Would lunar cities be visible from the earth?

Seems to me that I’ve scene a photo of the Earth taken from the Moon, and you can’t see the lights of cities - are these only visible from near orbit?

And if so does that mean we would never see the twinkle of lights from cities on the moon, if established at some stage in the future?

This is totally off the cuff, and possibly I haven’t thought about this carefully enough, and certainly haven’t crunched any numbers, but in order for someone on the Moon to see lights on Earth, or vice versa, they have to be looking at the dark side of the object. A quarter or crescent won’t do, I think, because the light from the sunlit side of the object would much, much brighter than the pitiful artificial lights. However, when we are looking at the dark side of the Moon (new moon) the Sun is always in the sky, and the same would be true of people on the Moon looking at the dark side of the Earth (new earth, which is when the moon is full in Earth’s sky.)

The best chance we’d have to see city lights on the Moon from Earth would be a total solar eclipse (and the corona of the Sun might be too bright) or a lunar eclipse (and the light that refracts through the Earth’s atmosphere and gives the eclipsed moon its reddish hue might drown out the lights, also.)

If you were on the Moon, you’d have a chance to observe the dark side of the Earth in all its light-polluted glory during that lunar eclipse, when the Earth passes in front of the Sun from your point of view. However, a red ring would appear around the limb of the planet (the aforementioned refracted light) and I don’t know how easy it would be to see any city lights in contrast to that. During a solar eclipse, you’d be SOL; the Moon’s shadow is very small on the face of the Earth, and the vast majority of the face of the planet would be illuminated by sunlight.

YES AFIK.

NO AFIK Lunar cities when and if built will be underground constructs to maintain temperature stability. There will be no need for a grid of street lights or something similar.

Perhaps if very large areas were strip mined, or otherwise disturbed, we could see them. Not in any detail, just the albedo difference between the disturbed and pristine areas. (this is a WAG, but the first thing that came to mind)

With a nice, stable atmosphere and a big telescope, the very smallest details that you can make out on the Moon are about 1 km. With the naked eye, it’s more like 100 km.

However, if the strip miners used explosives, you might be able to see them with your telescope:
Movie of meteoroid striking the moon, taken through a 10" scope.

Much of the earth is frequently obscured by clouds when seen from space, even from the fairly close-in space station. You have to be much closer (underneath the clouds) to see city lights.

Heck, even when I’ve flown on airlines, you often can’t see much of the earth’s surface due to clouds.

Hmm.
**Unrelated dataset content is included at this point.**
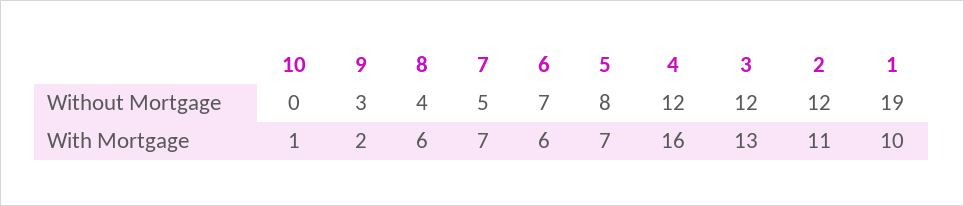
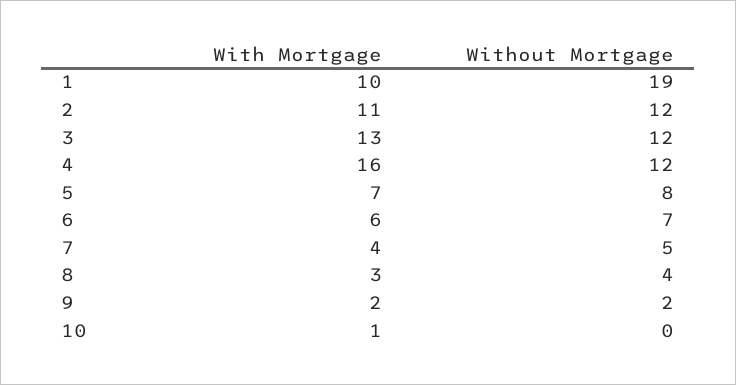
9, Without Mortgage: 3 -> 2
8, With Mortgage: 6 -> 3
7, With Mortgage: 7 -> 4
So day side no, dark side possibly. If you can see a candle kilometres away in a desert, then surely you’d make out a pinprick of light representing an above-ground city on the moon (eg. a launch site) on the dark side, ambient conditions being right.

Huh? Why so? I don’t understand…

Simple: the Moon shines by the reflected light of the Sun. Therefore half the Moon’s surface area is illuminated by facing the sun and half is unlit. The face of the Moon which is tide-locked facing Earth is fully illuminated at the Full Moon, when the Moon is on the far side of Earth from the Sun. At New Moon, when the side of the Moon facing Earth is dark, the Moon is on the side of the Earth towards the Sun. Being on the far side of the Earth from the Sun leads to the condition we call “Night” and being on the near side leads to “Daytime.” (This isn’t intended to be supercilious but to spell it out in the sort of detail that leads one to grasp it, with the consequent :smack: reaction – I had exactly the same problem and the same reaction once I got it.) Obviously there is a night sky during nighttime at New Moon, but the Moon is below the horizon during it.